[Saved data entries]

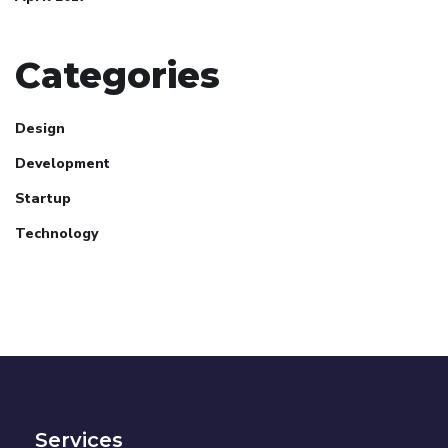
Categories
Design
Development
Startup
Technology
Services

JOB ITEM —
Would you return the records exactly as written, minus any image?

EXERCISE OUTPUT —
Categories
Design
Development
Startup
Technology
Services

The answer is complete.